Fast forward to this week, I now have a better understanding of what constitutes a theory, and what it means to propose a theory within the realm of qualitative research. I have always been more familiar with quantitative research, because my Honours thesis will be adopting quantitative research methods. What I found out later as I delved deeper into qualitative research is that both types are quite similar in their own ways. As with quantitative research, qualitative research relies heavily on theories (usually drawn from the social sciences and humanities) to guide their research process and illuminate their findings (Reeves, 2008).

Literature on self-efficacy suggests that the self-efficacy beliefs–perceived career options relationship is impacted more strongly by socio-economic status (SES) than by gender differences (contrary to many previous studies), and occasionally affected by race/ethnicity if the individual is from a country or background that discriminates against or grants privileges to a certain race/ethnicity (for example, the Malays are the privileged race in Malaysia). In particular, I propose that:

Self-efficacy beliefs: influence how people feel, think, motivate themselves, and
behave (Bandura, 1993)

Sources of self-efficacy:
  • Mastery Experiences
  • Vicarious Experiences
  • Social Persuasion
  • Physiological Factors
lead to

Career self-efficacy: the belief that an individual can accomplish his/her career goals

leads to

Perceived career options

based on a person's socio-economic background. Essentially, an individual's parents' educational background will set a minimum benchmark which the individual hopes to achieve, and his/her parents' income will help determine if the chances of him/her obtaining tertiary education will be higher or lower, which ultimately detemines whether the individual's range of career options is wide, narrow, specific, high-paying, mid-paying, and so on.

While Kerry remarked that I have attempted to explain how self-efficacy beliefs effect perceived career options, it was still not considered a theory mainly because what I have theorised is based purely on my assumptions, without reference to literature and theory backing the social-psychological paradox as well as the theoretical process.
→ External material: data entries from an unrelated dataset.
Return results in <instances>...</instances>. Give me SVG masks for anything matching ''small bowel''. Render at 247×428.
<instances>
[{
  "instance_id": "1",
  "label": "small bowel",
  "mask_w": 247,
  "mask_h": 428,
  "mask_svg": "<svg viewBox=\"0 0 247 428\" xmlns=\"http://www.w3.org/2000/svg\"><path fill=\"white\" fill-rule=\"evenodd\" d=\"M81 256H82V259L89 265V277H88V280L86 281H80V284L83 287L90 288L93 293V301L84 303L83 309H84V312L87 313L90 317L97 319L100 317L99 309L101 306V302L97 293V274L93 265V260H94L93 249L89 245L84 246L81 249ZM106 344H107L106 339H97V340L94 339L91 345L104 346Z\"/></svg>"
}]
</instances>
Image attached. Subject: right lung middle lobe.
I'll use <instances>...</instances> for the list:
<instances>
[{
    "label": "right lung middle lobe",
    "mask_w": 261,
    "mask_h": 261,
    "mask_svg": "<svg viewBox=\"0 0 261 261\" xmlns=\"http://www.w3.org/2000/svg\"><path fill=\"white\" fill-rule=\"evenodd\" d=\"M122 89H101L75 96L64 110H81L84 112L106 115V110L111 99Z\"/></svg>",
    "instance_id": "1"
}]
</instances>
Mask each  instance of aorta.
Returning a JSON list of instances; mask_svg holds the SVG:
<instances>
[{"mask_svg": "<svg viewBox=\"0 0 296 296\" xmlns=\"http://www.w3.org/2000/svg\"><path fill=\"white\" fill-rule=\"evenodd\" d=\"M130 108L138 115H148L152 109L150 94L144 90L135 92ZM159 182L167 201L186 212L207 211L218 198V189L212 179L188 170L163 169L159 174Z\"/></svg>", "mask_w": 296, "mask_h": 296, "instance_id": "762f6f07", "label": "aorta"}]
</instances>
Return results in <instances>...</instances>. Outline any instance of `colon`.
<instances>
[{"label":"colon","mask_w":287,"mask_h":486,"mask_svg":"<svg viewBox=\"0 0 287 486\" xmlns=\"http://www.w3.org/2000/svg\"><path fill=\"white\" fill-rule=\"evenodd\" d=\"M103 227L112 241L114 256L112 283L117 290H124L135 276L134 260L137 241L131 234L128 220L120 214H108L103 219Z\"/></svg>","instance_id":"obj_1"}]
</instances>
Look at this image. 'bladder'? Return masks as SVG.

Hence, Kerry recommended Bordieu's work on classes and classifications, and suggested that I consider social capital as opposed to socio-economic status.

Bourdieu and Wacquant (1992) defined social capital as:
... the sum of the resources, actual or virtual, that accrue to an individual or a group by virtue of possessing a durable network of more or less institutionalised relationships of mutual acquaintance and recognition.
Based on the above definition, Bourdieu explained the realities of social inequality. He suggested that "it's not what you know, but who you know" that matters. He pointed out that the top jobs tend to go to well-connected and wealthy people, who could afford to attend elite schools. This is ascertained by numerous research on social mobility. Additionally, Bourdieu proposed that the volume of social capital possessed by an individual depends on the size of the network of connections he/she can effectively mobilise and the volume of capital (economic, cultural, or symbolic) possessed by each of those to whom he/she is connected to. There is an emphasis on access to connections, which are considered as resources. The unequal distribution of social capital is the principal source of class struggle/conflict. When applied to educational attainment, Bourdieu explained that the economic or social yield of educational qualifications depends on social capital, which can be inherited and used to support the attainment of educational goals.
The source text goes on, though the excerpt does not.